> Text
--- START ---

More than 25 years after Ticketmaster’s first online sale, there’s proof that people are relying less on phone calls than ever before — and it’s having repercussions across various industries.
A few stats to consider:
The number of landlines in use is down dramatically. A report from the Centers of Disease Control and Prevention (via Statista) showed that, in 2004, 92% of U.S. households had a working landline. By 2018, that number dropped to 42% because of the growth of mobile phones.
British telecom service provider Ofcom released a study in 2018 revealing that the number of monthly mobile voice call minutes was on the decline among its customers, from an average of 159 minutes per month in 2016 to 157 minutes in 2017. But while phone calls were down, data consumption skyrocketed, from an average of 1.3 GB in 2016 to 1.9 GB in 2017.
Pew Research reported that response rates for phone surveys plummeted to 6% in 2018. The steady and sharp decline has continued since 1997, when response rates were as high as 36%.
Nearly 60% of contact center leaders believe inbound call volumes will decrease over the next five years, according to a 2018 McKinsey survey, while 40% said the number of calls will fall dramatically, perhaps to zero, in the next decade.

--- END ---

> Exercise data
--- START ---

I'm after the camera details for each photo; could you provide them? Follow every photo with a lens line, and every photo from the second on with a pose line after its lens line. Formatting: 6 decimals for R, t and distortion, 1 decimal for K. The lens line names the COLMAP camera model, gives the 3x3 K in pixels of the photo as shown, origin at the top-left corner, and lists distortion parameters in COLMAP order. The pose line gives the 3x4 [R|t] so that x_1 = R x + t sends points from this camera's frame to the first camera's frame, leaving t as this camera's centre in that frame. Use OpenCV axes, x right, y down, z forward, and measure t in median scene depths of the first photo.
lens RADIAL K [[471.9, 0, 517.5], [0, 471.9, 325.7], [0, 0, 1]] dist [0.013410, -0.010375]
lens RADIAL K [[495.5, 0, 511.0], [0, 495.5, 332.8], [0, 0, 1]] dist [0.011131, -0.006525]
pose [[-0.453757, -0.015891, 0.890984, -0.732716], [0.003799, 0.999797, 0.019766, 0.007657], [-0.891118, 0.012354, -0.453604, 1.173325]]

--- END ---

> Your tasks
a) In the passage on declining phone calls, quote everything from "More than 25" down to "GB in 2017.".
b) In the passage on declining phone calls, what was the response rate for phone surveys in 2018, according to Pew Research?
c) Can you carry on the passage on declining phone calls from where it stops?
The listing is taken from a different source than the passage on declining phone calls.

> Responses
a)
More than 25 years after Ticketmaster’s first online sale, there’s proof that people are relying less on phone calls than ever before — and it’s having repercussions across various industries.
A few stats to consider:
The number of landlines in use is down dramatically. A report from the Centers of Disease Control and Prevention (via Statista) showed that, in 2004, 92% of U.S. households had a working landline. By 2018, that number dropped to 42% because of the growth of mobile phones.
British telecom service provider Ofcom released a study in 2018 revealing that the number of monthly mobile voice call minutes was on the decline among its customers, from an average of 159 minutes per month in 2016 to 157 minutes in 2017. But while phone calls were down, data consumption skyrocketed, from an average of 1.3 GB in 2016 to 1.9 GB in 2017.

b) 6%

c)
Automation takes over self-service
In this era of internet-enabled instant gratification, we as consumers expect to get fast answers to virtually any question — without making any calls.
This includes the realm of customer support. The phone call is no longer the primary medium for support — instead, phone calls are the last resort. And this isn’t just because consumers (like me) prefer it. Businesses do too, as companies are implementing AI-powered support automation technology to both improve the customer experience and better manage operational costs. Here’s some data behind that shift:
A recent report by call center industry analyst firm ContactBabel found that only 25% of customer support agents believe that customers prefer human support.
41% of consumers would choose live chat as their preferred support channel, according to a study from Kayako, while 32% prefer phone calls, followed by email and social media. (Note: the survey did not include chatbots or virtual assistants as an option.)
This doesn’t mean that businesses can totally dismiss phone support. However, it does point to the fact that most consumers would prefer not to dial company support unless they absolutely have to.
As Forrester analyst Kate Leggett wrote, “Today, customers have more choice: more products to buy, more information to influence purchasing decisions, and more devices and channels over which to seek customer service. What they don’t have is more time. It’s no wonder that self-service interactions have overtaken all other channels.”
It’s worth restating Leggett’s words, “What they don’t have is more time.”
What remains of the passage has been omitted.